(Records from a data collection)
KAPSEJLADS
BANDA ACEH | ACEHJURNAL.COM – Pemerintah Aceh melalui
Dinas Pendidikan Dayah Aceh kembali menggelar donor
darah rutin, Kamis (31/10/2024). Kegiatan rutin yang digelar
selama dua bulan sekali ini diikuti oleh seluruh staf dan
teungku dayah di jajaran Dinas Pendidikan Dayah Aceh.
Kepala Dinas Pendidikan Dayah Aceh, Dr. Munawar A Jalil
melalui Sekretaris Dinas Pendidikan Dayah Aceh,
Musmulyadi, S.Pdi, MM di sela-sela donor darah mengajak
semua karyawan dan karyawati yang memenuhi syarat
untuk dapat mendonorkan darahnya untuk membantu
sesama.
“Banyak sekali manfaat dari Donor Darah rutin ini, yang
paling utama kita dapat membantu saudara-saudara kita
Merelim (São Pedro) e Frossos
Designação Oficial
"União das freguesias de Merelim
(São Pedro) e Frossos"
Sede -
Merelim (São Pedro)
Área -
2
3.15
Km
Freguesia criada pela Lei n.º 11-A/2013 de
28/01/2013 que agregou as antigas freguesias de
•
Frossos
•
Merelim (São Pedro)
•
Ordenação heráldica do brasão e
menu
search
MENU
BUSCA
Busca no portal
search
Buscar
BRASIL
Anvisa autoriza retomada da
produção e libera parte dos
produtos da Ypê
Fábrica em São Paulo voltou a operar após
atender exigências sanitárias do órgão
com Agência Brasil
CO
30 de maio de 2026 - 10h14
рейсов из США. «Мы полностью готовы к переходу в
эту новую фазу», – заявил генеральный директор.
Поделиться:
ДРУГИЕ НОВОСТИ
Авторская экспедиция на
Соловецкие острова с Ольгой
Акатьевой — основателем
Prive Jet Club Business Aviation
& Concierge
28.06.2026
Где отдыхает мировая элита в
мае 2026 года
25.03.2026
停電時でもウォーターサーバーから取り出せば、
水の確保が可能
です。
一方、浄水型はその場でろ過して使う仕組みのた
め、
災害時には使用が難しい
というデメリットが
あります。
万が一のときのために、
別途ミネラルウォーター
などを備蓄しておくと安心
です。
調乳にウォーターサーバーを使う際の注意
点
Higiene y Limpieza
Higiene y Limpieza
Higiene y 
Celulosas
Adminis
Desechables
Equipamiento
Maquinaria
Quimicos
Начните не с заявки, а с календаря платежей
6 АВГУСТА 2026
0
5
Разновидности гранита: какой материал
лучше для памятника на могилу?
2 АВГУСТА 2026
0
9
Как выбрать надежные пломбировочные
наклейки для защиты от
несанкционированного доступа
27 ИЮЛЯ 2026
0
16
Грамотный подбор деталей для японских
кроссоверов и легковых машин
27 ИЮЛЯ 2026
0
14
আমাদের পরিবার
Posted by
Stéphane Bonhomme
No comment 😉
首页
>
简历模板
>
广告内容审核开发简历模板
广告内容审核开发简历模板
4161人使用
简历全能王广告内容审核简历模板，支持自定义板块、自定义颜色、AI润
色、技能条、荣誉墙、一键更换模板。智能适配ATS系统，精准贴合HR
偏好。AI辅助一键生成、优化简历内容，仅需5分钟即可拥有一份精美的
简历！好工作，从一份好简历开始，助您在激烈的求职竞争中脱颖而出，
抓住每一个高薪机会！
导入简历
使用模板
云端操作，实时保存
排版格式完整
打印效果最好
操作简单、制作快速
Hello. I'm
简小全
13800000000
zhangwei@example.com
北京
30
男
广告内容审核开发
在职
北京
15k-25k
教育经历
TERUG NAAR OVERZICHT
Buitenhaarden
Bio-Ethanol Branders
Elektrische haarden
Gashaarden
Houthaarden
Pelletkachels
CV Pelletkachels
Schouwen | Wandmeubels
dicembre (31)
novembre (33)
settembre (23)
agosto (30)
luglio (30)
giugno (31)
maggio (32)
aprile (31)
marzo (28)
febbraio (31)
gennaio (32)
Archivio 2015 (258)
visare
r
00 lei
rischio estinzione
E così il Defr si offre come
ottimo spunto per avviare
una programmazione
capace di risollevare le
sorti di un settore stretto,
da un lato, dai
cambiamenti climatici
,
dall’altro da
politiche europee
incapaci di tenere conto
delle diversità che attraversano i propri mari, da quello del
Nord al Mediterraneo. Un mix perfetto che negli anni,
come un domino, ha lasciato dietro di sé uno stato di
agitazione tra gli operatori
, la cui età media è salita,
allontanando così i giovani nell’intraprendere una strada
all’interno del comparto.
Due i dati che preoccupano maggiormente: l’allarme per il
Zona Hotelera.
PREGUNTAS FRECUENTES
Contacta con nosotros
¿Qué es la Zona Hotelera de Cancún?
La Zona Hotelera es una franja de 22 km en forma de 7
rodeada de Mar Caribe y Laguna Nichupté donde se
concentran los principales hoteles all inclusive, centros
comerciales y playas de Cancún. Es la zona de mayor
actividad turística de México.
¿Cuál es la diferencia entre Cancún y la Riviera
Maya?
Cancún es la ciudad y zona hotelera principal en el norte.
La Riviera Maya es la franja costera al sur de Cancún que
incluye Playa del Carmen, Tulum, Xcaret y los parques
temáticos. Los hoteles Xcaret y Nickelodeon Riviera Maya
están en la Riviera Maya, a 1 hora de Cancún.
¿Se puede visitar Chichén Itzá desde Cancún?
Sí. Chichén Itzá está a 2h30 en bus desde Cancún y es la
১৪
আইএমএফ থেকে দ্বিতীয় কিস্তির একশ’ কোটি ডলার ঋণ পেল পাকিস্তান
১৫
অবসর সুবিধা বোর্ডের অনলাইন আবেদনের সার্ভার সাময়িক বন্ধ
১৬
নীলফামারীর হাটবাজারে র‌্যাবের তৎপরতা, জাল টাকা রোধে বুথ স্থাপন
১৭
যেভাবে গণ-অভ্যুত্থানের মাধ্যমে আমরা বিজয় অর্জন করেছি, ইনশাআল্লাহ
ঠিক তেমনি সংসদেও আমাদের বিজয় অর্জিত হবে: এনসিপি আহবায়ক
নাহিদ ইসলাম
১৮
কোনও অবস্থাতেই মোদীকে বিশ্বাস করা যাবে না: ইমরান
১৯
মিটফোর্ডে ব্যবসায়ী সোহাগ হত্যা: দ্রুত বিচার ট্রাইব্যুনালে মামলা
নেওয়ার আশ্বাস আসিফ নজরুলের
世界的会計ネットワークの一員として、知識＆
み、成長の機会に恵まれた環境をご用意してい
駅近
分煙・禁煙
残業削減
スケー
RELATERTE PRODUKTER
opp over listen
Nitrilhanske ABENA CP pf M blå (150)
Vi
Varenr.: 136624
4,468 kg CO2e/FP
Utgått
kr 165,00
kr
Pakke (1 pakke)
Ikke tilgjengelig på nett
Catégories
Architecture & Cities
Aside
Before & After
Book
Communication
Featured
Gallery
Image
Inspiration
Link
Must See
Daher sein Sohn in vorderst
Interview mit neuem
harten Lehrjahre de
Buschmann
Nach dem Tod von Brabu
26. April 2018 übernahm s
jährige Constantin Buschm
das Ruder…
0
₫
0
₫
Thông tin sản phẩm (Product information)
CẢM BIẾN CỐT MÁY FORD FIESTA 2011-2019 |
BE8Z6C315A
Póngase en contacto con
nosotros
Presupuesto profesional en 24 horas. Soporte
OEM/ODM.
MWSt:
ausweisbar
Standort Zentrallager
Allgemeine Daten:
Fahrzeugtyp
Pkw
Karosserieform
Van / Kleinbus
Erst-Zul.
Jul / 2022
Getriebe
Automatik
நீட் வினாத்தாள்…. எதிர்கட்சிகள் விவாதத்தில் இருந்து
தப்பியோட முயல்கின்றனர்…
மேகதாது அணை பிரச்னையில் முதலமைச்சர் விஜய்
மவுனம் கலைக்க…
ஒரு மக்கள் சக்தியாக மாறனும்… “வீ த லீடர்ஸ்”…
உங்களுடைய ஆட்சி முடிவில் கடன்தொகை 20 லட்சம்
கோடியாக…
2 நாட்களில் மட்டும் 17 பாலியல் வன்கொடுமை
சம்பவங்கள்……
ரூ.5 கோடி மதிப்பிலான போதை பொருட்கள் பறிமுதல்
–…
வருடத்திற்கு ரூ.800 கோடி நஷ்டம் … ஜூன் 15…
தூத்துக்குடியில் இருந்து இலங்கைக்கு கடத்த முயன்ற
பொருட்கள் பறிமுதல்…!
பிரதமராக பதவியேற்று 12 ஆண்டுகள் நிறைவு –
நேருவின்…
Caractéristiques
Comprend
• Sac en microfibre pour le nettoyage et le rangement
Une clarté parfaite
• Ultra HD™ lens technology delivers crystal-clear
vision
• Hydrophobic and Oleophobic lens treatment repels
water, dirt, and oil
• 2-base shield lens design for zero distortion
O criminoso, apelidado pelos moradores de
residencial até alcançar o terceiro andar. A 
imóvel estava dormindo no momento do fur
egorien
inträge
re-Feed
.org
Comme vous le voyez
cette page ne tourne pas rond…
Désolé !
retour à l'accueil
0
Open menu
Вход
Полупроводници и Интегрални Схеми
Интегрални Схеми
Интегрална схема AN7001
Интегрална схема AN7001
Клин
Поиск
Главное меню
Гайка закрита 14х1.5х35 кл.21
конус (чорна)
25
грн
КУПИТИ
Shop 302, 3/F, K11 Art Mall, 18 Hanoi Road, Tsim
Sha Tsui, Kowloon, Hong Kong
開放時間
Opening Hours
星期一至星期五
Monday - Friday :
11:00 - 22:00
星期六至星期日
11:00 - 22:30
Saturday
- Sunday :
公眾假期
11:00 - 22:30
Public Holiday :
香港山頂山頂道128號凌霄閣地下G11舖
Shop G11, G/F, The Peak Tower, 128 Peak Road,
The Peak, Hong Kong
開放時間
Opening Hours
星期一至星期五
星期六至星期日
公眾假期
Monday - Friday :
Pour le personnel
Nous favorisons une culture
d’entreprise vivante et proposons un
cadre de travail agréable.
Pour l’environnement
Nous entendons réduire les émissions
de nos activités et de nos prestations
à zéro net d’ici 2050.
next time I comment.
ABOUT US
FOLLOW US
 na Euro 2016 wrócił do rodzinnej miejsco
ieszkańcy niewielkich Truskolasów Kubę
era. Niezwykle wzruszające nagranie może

▸ Instructions for the task: The expected answer is an exact copy of the lines above, beginning at the line with "世界的会計ネットワークの一員として、知識＆" and ending at the line with "Nach dem Tod von Brabu", with both ends in.

▸ The answer:
世界的会計ネットワークの一員として、知識＆
み、成長の機会に恵まれた環境をご用意してい
駅近
分煙・禁煙
残業削減
スケー
RELATERTE PRODUKTER
opp over listen
Nitrilhanske ABENA CP pf M blå (150)
Vi
Varenr.: 136624
4,468 kg CO2e/FP
Utgått
kr 165,00
kr
Pakke (1 pakke)
Ikke tilgjengelig på nett
Catégories
Architecture & Cities
Aside
Before & After
Book
Communication
Featured
Gallery
Image
Inspiration
Link
Must See
Daher sein Sohn in vorderst
Interview mit neuem
harten Lehrjahre de
Buschmann
Nach dem Tod von Brabu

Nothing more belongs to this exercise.